* WHAT TO PRODUCE *
Each entry that follows is to be duplicated exactly, without its images.

* EXTRACTED DATA *
*** Block opens ***
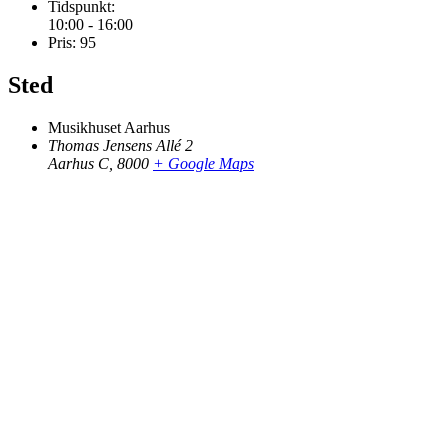
Tidspunkt:
10:00 - 16:00
Pris:
95
Sted
Musikhuset Aarhus
Thomas Jensens Allé 2
Aarhus C
,
8000
+ Google Maps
*** Block closes ***
* WRITTEN RESPONSE *
Tidspunkt:
10:00 - 16:00
Pris:
95
Sted
Musikhuset Aarhus
Thomas Jensens Allé 2
Aarhus C
,
8000
+ Google Maps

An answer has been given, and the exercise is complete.